Since Israel's withdrawal from Gaza and the Gaza-Egyptian border nearly a year ago, Hizbullah's efforts and successes in smuggling Palestinians in and out of Gaza have picked up steam, the political official says.

This was confirmed by a Palestinian journalist with close connections to the militant groups in Gaza, who spoke on condition of anonymity out of fear of repercussions from the factions against him. "We know for sure it's happened, not just the deeper political [coordination], but even the members of the factions here in Gaza going out," he says.

But according to Kassem, Hizbullah's coordination with the Palestinian groups to date has been limited, not because of a lack of desire on Iran and Hizbullah's part to gain a foothold inside the West Bank and Gaza, but because Hizbullah does not trust the Palestinians.

Hizbullah "believes that the Israeli intelligence is infiltrating these factions," Kassem says. "We are not professionals, we talk too much and do very little."

All of those interviewed for this article say Islamic Jihad has essentially acted as a proxy for Hizbullah and Iran inside the Palestinian territories, carrying out attacks under their orders.

In at least one case, in 2002, Hizbullah sent fighters from the Lebanese town of Tyre over the border where Islamic Jihad members helped them to carry out a suicide bombing in Mitzuvah, a collective community close to the border, which killed 13 Israelis, Colonel Kuperwasser says.

The relationship between Fatah and Hizbullah is much older and intertwined as the people in charge of the organizations have known each other since the days before Israel's 1982 invasion of Lebanon, when the Palestinian Liberation Organization (PLO) was based in Beirut.

But the strengthening of ties with the Islamist Palestinian factions is the direction that future Iranian-Hizbullah-Palestinian relations will likely take, Javedanfar says, since the ideology is one in the same, whereas the relationship with secular Fatah was more a marriage of convenience for both sides.

At both the outbreak of the war and after the Israeli bombing of Qana, in which 26 people were killed, a total of five Palestinians with suicide bombing belts were caught by the IDF outside of Nablus, where the Israeli army said it broke up a Hizbullah-affiliated Fatah cell just before the war.
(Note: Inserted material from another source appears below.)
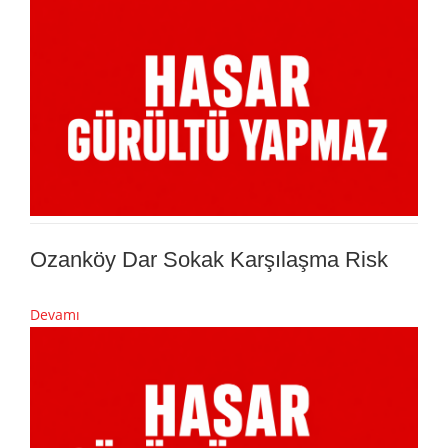
Ozanköy Dar Sokak Karşılaşma Risk
Devamı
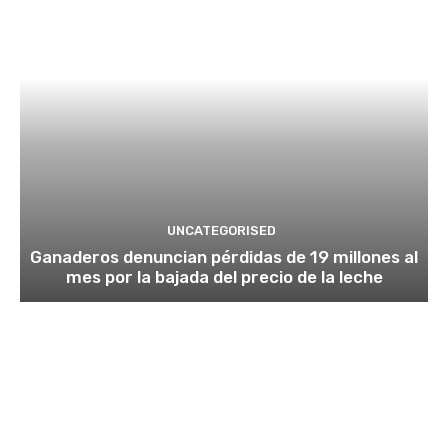
UNCATEGORISED
Ganaderos denuncian pérdidas de 19 millones al
mes por la bajada del precio de la leche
But that is just the beginning of the coordination to come, says Kassem, adding that Hizbullah's standing among the Palestinians grew exponentially during the war with Israel. The Palestinians, like most Arabs, he says, "care about their dignity.... The Arabs have been humiliated for 60 years and suffering from defeat, so to see somebody achieve a victory is somewhat unbelievable for them," he says.